I never thought that anyone was trying to confound me.

I remember the great swede / turnip debate in the UK, then we Scots threw  'neeps' into the argument just to screw with people's minds!

 

2 hours ago, liuzhou said:

My problem with 'bok choy' or 'bok choi', however you spell it, is that it's almost meaningless in Chinese. My problem; not yours.

Bok Choy is Cantonese, a language spoken by 4.5% of Chinese people. The majority language is what you probably know as Mandarin Chinese, another unknown term in China.

 

In Mandarin, it is 白菜 (bái cài) which literally means 'white vegetable', but more pragmatically just means 'brassica'. It covers literally scores of vegetables.
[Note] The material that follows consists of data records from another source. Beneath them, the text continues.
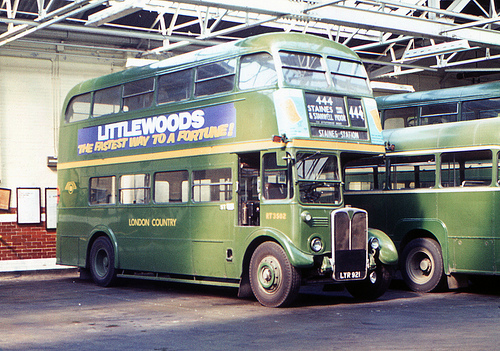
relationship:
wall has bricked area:
[1, 52, 122, 259] [2, 220, 56, 259]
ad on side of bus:
[73, 100, 239, 159] [51, 30, 403, 308]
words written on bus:
[119, 209, 191, 231] [51, 30, 403, 308]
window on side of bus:
[232, 149, 263, 226] [51, 30, 403, 308]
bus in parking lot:
[51, 30, 403, 308] [3, 265, 497, 349]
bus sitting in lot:
[51, 30, 403, 308] [0, 264, 499, 349]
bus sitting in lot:
[338, 118, 499, 296] [0, 264, 499, 349]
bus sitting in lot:
[367, 71, 499, 136] [0, 264, 499, 349]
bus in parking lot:
[47, 47, 403, 308] [7, 227, 497, 337]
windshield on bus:
[294, 152, 344, 203] [51, 30, 403, 308]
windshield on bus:
[294, 152, 344, 203] [347, 111, 499, 287]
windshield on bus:
[294, 152, 344, 203] [372, 80, 499, 128]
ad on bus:
[75, 100, 239, 155] [51, 30, 403, 308]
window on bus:
[194, 54, 237, 81] [51, 30, 403, 308]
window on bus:
[195, 74, 232, 97] [51, 30, 403, 308]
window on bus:
[157, 65, 189, 103] [51, 30, 403, 308]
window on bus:
[122, 73, 154, 97] [51, 30, 403, 308]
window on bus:
[124, 91, 151, 113] [51, 30, 403, 308]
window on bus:
[92, 83, 123, 118] [51, 30, 403, 308]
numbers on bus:
[336, 270, 368, 283] [51, 30, 403, 308]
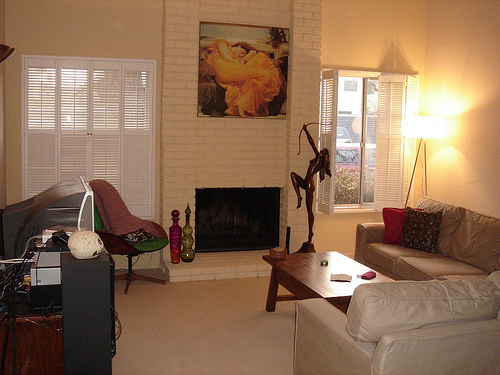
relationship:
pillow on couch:
[405, 207, 438, 254] [293, 201, 500, 375]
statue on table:
[293, 121, 319, 252] [267, 251, 399, 308]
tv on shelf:
[2, 175, 95, 263] [1, 308, 65, 375]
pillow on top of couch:
[381, 207, 407, 245] [293, 201, 500, 375]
So when you tell me something is bok choy, I have no idea what you are talking about. But one thing I do know. What most Americans and British etc call 'baby bok choy' is never called that in China!

As I already said, and before the wicked witch berates me again, I repeat - call it what you will, but please try to understand my confusion.

The confusion over the various greens seems ubiquitous. Several Asian or Chinese cookbooks that I have provide illustrations of all kinds of leafy greens, cabbages, etc. One book contradicts another, and so on seemingly endlessly. And the best I can do is let you know what my market (big and popular but not specifically Asian) calls my preferred "cabbage." Shopping in Oakland Chinatown, where the variety of leafy greens is enormous or course,  I just have to go by what I like and not worry about what it is called. If it is lovely and fresh it is worth a chance, since these greens never break the bank.